*** Opening of Task material ***

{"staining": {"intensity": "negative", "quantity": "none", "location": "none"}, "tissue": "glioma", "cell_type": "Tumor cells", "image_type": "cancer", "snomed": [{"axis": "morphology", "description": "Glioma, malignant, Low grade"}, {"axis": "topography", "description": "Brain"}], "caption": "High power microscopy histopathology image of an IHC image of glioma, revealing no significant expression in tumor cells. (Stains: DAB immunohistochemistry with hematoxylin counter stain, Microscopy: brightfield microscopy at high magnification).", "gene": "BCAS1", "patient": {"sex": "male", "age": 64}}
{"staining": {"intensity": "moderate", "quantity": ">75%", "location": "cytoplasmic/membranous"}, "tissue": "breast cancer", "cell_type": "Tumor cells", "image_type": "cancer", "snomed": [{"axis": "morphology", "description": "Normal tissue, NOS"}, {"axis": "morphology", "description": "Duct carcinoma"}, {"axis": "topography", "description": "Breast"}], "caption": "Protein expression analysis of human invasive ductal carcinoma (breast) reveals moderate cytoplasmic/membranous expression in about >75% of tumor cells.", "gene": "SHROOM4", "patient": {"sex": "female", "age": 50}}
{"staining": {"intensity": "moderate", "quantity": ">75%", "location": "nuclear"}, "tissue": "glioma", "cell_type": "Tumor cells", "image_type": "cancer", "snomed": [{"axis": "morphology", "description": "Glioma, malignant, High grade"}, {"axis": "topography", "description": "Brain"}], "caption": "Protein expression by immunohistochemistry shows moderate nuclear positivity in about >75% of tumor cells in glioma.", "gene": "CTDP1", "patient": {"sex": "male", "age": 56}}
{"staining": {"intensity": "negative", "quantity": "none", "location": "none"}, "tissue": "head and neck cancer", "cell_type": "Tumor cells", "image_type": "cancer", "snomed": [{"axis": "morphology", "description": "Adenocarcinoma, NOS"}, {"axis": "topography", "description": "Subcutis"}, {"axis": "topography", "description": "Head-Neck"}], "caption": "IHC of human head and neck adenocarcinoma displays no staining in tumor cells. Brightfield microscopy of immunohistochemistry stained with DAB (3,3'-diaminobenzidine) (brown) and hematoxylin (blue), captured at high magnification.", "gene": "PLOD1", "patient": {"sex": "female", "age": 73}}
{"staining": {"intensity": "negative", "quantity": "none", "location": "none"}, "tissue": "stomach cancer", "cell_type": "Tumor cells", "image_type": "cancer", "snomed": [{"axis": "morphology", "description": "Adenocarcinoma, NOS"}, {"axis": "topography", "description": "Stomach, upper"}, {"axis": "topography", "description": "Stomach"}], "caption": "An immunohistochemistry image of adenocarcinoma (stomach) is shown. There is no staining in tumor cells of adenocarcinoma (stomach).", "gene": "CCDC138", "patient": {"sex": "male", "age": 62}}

*** Close of Task material ***

▶ **Problem details**:
Would you quote, exactly and only, the lines from the one containing "of human head" to the end of the entries?

▶ **Answer to this task**:
{"staining": {"intensity": "negative", "quantity": "none", "location": "none"}, "tissue": "head and neck cancer", "cell_type": "Tumor cells", "image_type": "cancer", "snomed": [{"axis": "morphology", "description": "Adenocarcinoma, NOS"}, {"axis": "topography", "description": "Subcutis"}, {"axis": "topography", "description": "Head-Neck"}], "caption": "IHC of human head and neck adenocarcinoma displays no staining in tumor cells. Brightfield microscopy of immunohistochemistry stained with DAB (3,3'-diaminobenzidine) (brown) and hematoxylin (blue), captured at high magnification.", "gene": "PLOD1", "patient": {"sex": "female", "age": 73}}
{"staining": {"intensity": "negative", "quantity": "none", "location": "none"}, "tissue": "stomach cancer", "cell_type": "Tumor cells", "image_type": "cancer", "snomed": [{"axis": "morphology", "description": "Adenocarcinoma, NOS"}, {"axis": "topography", "description": "Stomach, upper"}, {"axis": "topography", "description": "Stomach"}], "caption": "An immunohistochemistry image of adenocarcinoma (stomach) is shown. There is no staining in tumor cells of adenocarcinoma (stomach).", "gene": "CCDC138", "patient": {"sex": "male", "age": 62}}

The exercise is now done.